__Text for analysis__.
Or, briskly, you come to settle
what we call our “accounts,”
with two old copybooks,
one with flowers on the cover,
the other with a camel,
immediate confusion.
You’ve left out decimal points.
Your columns stagger,
honeycombed with zeros.
You whisper conspiratorially;
the numbers mount to millions.
Account books? They are Dream Books.
In the kitchen we dream together
how the meek shall inherit the earth –
or several acres of mine.
 
With blue sugar bags on their heads,
carrying your lunch,
your children scuttle by me
like little moles aboveground,
or even crouch behind bushes
as if I were out to shoot them!
- Impossible to make friends,
though each will grab at once
for an orange or a piece of candy.
 
Twined in wisps of fog,
I see you all up there
along with Formoso, the donkey,
who brays like a pump gone dry,
then suddenly stops.
- All just standing, staring
off into fog and space.
Or coming down at night,
in silence, except for hoofs,
in dim moonlight, the horse
or Formosa stumbling after.
Between us float a few
big, soft, pale-blue,
sluggish fireflies,
the jellyfish of the air ….
 
Patch upon patch upon patch,
Your wife keeps all of you covered.
(forearmed is forewarned)
your pair of bright-blue pants
with white thread, and these days
your limbs are draped in blueprints.
You paint – heaven knows why –
the outside of the crown
and brim of your straw hat.
Perhaps to reflect the sun?
Or perhaps when you were small,
your mother said, “Manuelzhino,
one thing; be sure you always
paint your straw hat.”
One was gold for a while,
but the gold wore off, like plate.
One was bright green.  Unkindly,
I called you Klorophyll kid.
My visitors thought it was funny.
I apologize here and now.
You helpless, foolish man,
I love you all I can,
I think.  Or I do?
I take off my hat, unpainted
and figurative, to you.
Again I promise to try.

__Source data__.
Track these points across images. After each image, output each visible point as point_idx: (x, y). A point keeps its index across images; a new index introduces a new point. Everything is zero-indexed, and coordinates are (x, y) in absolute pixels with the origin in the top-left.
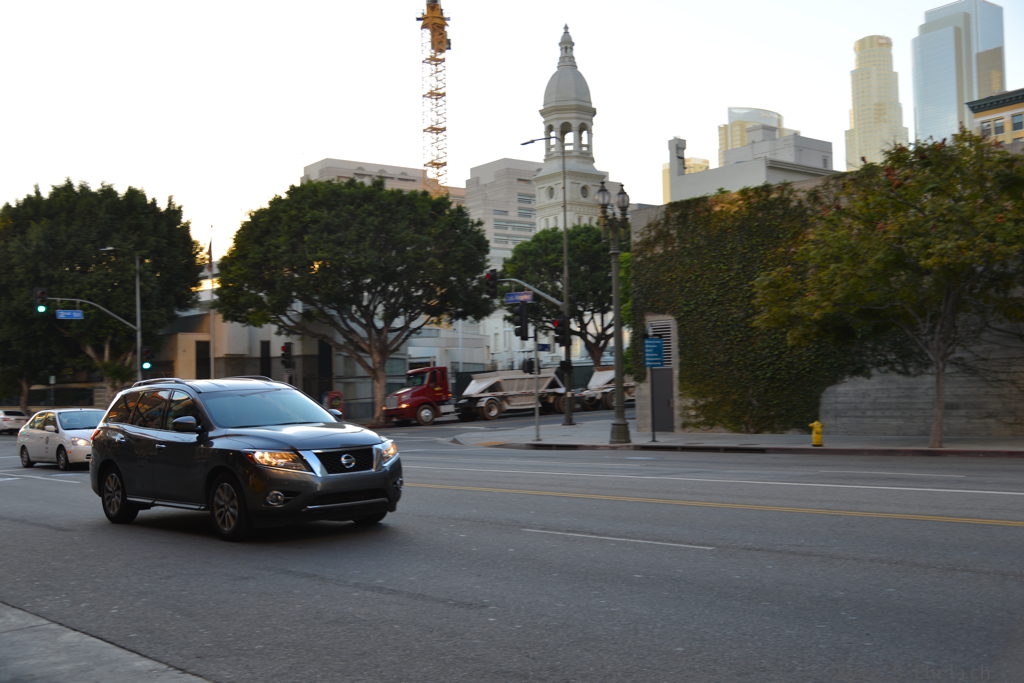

__What is needed__. Please quote the poem above word for word, from "Or perhaps when" to "off, like plate.".

__Response__.
Or perhaps when you were small,
your mother said, “Manuelzhino,
one thing; be sure you always
paint your straw hat.”
One was gold for a while,
but the gold wore off, like plate.